JurnalBabel.com – Mudik lebaran tidak hanya menjadi ritual pulang kampung bagi warga yang berkarir atau bekerja di berbagai kota ‘kembali’ ke desanya masing-masing. Namun ada makna silaturahmi di dalamnya yang sangat berkesesuaian dengan nilai-nilai Pancasila, terutama sila ketiga dan kelima.
Hal itu disampaikan Anggota MPR RI dari Fraksi PKS Amin Ak saat menyampaikan sosialisasi Empat Pilar MPR di Gedung KGY, Yosowilangun, Lumajang, Jawa Timur, Sabtu (29/4/2023).
“Dalam silaturahmi, selain menyambung hubungan persaudaraan antar anak bangsa, juga terjadi redistribusi uang dari kota ke desa, dari kota-kota besar ke daerah sehingga mendorong perputaran perekonomian daerah,” kata Amin.
Silaturahmi dalam tradisi mudik secara tidak langsung mengamalkan nilai- nilai Pancasila khususnya sila ketiga, Persatuan Indonesia. Semangat persatuan dan persaudaraan dalam makna mudik lebaran dengan menyambung tali silaturrahmi antar sesama merupakan nilai penting di era demokrasi saat ini.
Semangat persaudaraan yang meningkat pada masa mudik Lebaran harus terus diperluas menjadi semangat persatuan antar sesama anak bangsa, sehingga menjadi bekal penting dalam menjalani kehidupan berbangsa dan bernegara.
Kebersamaan dan toleransi sebagai perwujudan spirit Idul Fitri harus terus dipelihara dan diperkuat termasuk interaksi di media social.
“Usai kembali dari kampung halaman, diharapkan semangat persaudaraan semakin menebal sehingga masyarakat mampu meningkatkan semangat persatuan dalam keseharian,” ujar Amin.

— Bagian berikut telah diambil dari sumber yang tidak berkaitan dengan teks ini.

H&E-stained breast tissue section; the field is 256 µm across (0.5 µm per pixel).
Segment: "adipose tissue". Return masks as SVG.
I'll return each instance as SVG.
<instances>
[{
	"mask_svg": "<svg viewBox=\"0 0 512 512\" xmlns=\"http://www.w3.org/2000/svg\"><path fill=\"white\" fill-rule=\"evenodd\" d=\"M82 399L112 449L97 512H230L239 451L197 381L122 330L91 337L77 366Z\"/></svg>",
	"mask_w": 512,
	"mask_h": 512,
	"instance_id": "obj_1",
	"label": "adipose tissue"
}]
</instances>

Tahun 2024, bangsa Indonesia akan menghadapi Pemilihan Umum (Pemilu) baik pemilihan Presiden dan Wakil Presiden, juga pemilihan anggota legislative dan perwakilan daerah. Tentu sangat diperlukan semangat persatuan dan kesatuan untuk mencegah pembelahan masyarakat yang melemahkan persatuan akibat perbedaan pilihan.

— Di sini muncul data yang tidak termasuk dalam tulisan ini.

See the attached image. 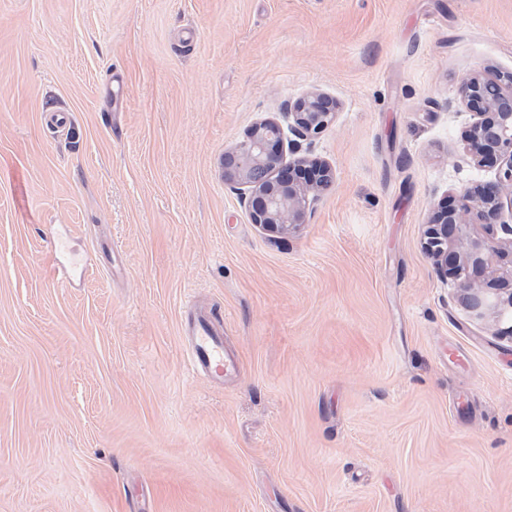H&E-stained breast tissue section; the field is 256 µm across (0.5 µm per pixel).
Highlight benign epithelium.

Tradisi mudik di tanah air sudah berlangsung dan membudaya selama lebih dari setengah abad. Banyak sejarawan mengiungkapkan, tradisi mudik muncul seiring berkembang pesatnya pembangunan di kota yang menjadi magnet bagi masyarakat pedesaan.

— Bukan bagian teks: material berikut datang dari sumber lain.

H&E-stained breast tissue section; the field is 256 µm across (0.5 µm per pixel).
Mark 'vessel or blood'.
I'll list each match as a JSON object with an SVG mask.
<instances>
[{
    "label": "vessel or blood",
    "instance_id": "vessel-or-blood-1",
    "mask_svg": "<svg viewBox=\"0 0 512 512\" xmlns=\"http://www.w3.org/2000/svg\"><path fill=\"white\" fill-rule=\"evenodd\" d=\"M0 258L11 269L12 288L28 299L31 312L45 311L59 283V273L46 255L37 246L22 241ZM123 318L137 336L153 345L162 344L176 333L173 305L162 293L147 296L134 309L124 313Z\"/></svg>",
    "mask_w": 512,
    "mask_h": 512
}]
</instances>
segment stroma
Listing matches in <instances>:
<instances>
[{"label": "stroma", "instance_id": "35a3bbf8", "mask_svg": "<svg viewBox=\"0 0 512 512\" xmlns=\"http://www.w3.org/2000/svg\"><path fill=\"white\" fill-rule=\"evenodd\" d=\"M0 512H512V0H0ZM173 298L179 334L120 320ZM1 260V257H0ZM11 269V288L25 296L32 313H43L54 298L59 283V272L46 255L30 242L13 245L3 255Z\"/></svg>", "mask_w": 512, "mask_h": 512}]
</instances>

Sejak itulah, para perantau dari desa atau daerah melaksanakan mudik di setiap momen lebaran atau hari raya Idul Fitri. Kedatangan para pemudik ke daerah asal secara spontan menghidupkan roda perekonomian di wilayah tersebut.
Kurva permintaan akan produk-produk pokok, seperti makanan, kuliner asli hingga oleh-oleh khas daerah meningkat seiring dengan adanya keinginan mereka untuk menikmati kenangan masa kecil.
Mudik lebaran juga menghidupkan pariwisata di daerah yang bersifat multiplier effect yang menghidupkan berbagai kegiatan ekonomi daerah.
Merujuk pada data Bank Indonesia, aktivitas mudik mampu mendorong redistribusi uang yang beredar. Hampir 60% peredaran uang yang tadinya berada di pusat ibu kota Jakarta berpindah ke sejumlah daerah di kawasan Jawa dan Sumatera.
Menurut Amin, jika usaha mikro, kecil, dan menengah (UMKM) lokal mampu menjawab peluang dari kegiatan ekonomi mudik tersebut, hal itu bisa meningkatkan omzet berbagai produk di daerah sehingga perekonomian daerah bergerak lebih cepat. Ketika ekonomi bergerak lebih cepat, maka disitulah potensi peningkatan kesejahteraan masyarakat lokal tercipta.
“Redistribusi uang dan konsumsi publik dari kota ke desa atau daerah dalam beragam aktivitas ekonomi mudik merupakan implementasi Sila Kelima Pancasila yakni Keadilan Sosial bagi Seluruh Rakyat Indonesia,” pungkas Anggota Komisi VI DPR ini.